In the book "Mathematics for the Analysis of Algorithms" by Daniel H. Greene and Donald E. Knuth, they cover the example, $$S=\sum_{k}\binom{m}{k}\left(-\frac{1}{2}\right)^k\binom{2k}{k}$$ After expressing portions of the sum with generating functions, they make the transformation,
$$\begin{align*} S &= \left(-\frac{1}{2}\right)^m\sum_k[x^k] (1-2x)^m [y^{m-k}] (1+y)^{2m-2k} \\ &= \left(-\frac{1}{2}\right)^m [y^m] (1+y)^{2m}\sum_k [x^k] (1-2x)^m \left(\frac{y}{(1+y)^2}\right)^k\end{align*}$$
after noticing that $[y^{m-k}]=[y^m]y^k$, where $[x^n]f(x)$ is the coefficient of $x^n$ in $f(x)$. Then, the solution follows immediately as, $$\sum_{k}[x^k]f(x)g(y)^k=f(g(y))$$ when $f$ is analytic. $$S = (-2)^{-m} [y^m] (1+y)^{2m}\left(1-\frac{2y}{(1+y)^2}\right)^m=(-2)^{-m} [y^m] (1+y^2)^m$$ $$S= \begin{cases} 2^{-m}\binom{m}{m/2},& m\ \text{even} \\ 0,& m\ \text{odd}. \end{cases}$$
I do not understand the formula, $$\sum_{k}[x^k]f(x)g(y)^k=f(g(y))$$ and can't seem to find any explanation for it in the book. Can someone explain? Thanks in advance.
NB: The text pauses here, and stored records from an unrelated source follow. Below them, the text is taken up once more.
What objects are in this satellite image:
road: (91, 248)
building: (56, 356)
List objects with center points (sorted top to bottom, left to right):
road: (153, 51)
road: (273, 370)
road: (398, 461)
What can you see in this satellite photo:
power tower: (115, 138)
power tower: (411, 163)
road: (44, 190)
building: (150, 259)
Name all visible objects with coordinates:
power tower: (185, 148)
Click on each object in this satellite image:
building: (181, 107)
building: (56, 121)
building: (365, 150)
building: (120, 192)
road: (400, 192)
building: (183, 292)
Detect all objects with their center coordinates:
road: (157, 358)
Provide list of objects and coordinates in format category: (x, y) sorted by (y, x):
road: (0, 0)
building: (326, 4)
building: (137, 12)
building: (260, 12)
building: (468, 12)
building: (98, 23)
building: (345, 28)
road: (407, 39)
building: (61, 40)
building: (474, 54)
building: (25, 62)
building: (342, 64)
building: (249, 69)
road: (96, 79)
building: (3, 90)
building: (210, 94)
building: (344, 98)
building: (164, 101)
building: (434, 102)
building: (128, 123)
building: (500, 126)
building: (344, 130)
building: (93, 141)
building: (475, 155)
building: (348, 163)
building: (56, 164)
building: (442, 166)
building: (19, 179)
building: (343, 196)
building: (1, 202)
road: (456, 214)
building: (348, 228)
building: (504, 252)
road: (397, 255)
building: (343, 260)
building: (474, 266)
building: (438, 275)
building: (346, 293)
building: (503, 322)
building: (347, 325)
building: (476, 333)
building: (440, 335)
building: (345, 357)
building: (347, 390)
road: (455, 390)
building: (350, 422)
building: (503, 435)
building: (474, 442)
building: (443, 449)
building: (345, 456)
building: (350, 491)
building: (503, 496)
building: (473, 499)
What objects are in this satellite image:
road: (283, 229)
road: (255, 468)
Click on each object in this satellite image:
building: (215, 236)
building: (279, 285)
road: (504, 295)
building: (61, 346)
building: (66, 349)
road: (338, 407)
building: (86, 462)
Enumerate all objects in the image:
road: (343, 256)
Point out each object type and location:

If $f$ is analytic in a neighbourhood of zero with: $$f(x)=\sum_{n\in\Bbb N_0}a_nx^n$$ And $g(y)$ is sufficiently close to zero then: $$\sum_{k\in\Bbb N_0}[x^k]f(x)g(y)^k=\sum_{k\in\Bbb N_0}a_kg(y)^k=f(g(y))$$
Follows quickly. Here: $$f(x):=(1-2x)^m$$Is analytic with infinite radius of convergence (if $m\ge0$ is an integer) so $g(y)=\frac{y}{(1+y)^2}$ is always sufficiently close to zero as to make $\sum_k a_kg(y)^k$ make sense.